Another routine was created from scratch for automated AI news monitoring. The objective was to retrieve the latest articles from RSS feeds of newsletters like Ben's Bites and TLDR AI, filter for articles published in the last 24 hours, synthesize the content, and send a structured summary to Telegram. The routine was set to run daily at 9 AM.
During the creation of this second routine, a Telegram bot was set up to receive the summaries. This involved creating a new bot on Telegram, obtaining its token, and then getting the chat ID by sending a message to the bot and using a specific URL to retrieve update information. The bot token and chat ID were then added as environment variables in the routine's configuration, with the environment set to "Full" access for Telegram connectivity.

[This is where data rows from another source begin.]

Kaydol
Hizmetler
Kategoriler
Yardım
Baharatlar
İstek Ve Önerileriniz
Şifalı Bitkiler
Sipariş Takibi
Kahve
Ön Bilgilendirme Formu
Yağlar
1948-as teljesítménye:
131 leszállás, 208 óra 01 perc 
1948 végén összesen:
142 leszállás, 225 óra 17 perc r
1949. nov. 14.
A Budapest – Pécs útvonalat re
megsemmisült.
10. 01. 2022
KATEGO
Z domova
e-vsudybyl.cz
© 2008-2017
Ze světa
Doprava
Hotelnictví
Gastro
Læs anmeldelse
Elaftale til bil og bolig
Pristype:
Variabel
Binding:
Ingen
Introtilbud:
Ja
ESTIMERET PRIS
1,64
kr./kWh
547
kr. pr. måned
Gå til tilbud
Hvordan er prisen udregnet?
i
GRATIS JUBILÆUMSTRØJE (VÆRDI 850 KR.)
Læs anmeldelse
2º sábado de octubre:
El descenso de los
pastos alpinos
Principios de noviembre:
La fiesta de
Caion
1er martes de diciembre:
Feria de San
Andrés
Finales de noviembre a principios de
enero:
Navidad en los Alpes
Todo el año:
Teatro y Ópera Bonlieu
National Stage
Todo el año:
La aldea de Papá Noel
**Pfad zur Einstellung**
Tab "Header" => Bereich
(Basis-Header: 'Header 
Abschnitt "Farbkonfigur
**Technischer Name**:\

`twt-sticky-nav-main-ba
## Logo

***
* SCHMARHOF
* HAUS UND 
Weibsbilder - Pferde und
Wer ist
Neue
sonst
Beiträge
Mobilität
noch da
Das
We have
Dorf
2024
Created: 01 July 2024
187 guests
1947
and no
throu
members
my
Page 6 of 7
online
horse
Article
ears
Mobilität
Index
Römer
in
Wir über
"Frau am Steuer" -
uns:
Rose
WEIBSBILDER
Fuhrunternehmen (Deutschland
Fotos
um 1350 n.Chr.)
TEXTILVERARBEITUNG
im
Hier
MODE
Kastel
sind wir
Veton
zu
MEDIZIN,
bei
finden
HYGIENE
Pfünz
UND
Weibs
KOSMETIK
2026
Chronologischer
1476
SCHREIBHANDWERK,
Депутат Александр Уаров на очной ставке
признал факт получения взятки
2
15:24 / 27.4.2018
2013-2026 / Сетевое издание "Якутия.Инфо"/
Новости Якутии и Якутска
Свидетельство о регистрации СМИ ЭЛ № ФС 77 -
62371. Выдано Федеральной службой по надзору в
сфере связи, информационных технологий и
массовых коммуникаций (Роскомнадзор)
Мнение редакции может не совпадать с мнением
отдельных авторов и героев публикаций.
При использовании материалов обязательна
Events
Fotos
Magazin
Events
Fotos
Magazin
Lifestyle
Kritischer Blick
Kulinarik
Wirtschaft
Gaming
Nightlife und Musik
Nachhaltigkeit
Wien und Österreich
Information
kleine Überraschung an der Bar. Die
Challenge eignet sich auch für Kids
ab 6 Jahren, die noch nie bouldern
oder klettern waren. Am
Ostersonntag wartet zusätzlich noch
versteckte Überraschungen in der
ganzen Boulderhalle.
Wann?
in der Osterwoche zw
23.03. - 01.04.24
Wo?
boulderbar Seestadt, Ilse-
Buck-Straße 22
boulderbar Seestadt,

When the news monitoring routine was executed, it attempted to access the RSS feeds. It successfully parsed TLDR AI but encountered issues with Ben's Bites due to a Cloudflare protection. Crucially, the AI agent demonstrated self-correction: it identified the problem with Ben's Bites and suggested finding alternative solutions, even proposing a service like RSS.app to generate a proxy RSS feed URL to bypass the issue. This highlights the agent's ability to reason and adapt without requiring manual intervention or complex N8N configurations.
The routine eventually sent a detailed summary of AI news, covering tools, models, business, and trends, to the Telegram bot. While the initial output was long and untranslated, the user demonstrated how to easily modify the prompt to request shorter, more focused summaries or even translation, directly within the routine's configuration.
The main takeaway is that Routines significantly lowers the barrier between having an automation idea and putting it into production. Users no longer need coding skills or the complexity of traditional automation software; they simply describe what they want, and the AI handles the execution, self-correction, and debugging. The critical question now is not "does it work?" but "what will you automate first?" Those who understand how to leverage this technology for business will gain a significant advantage.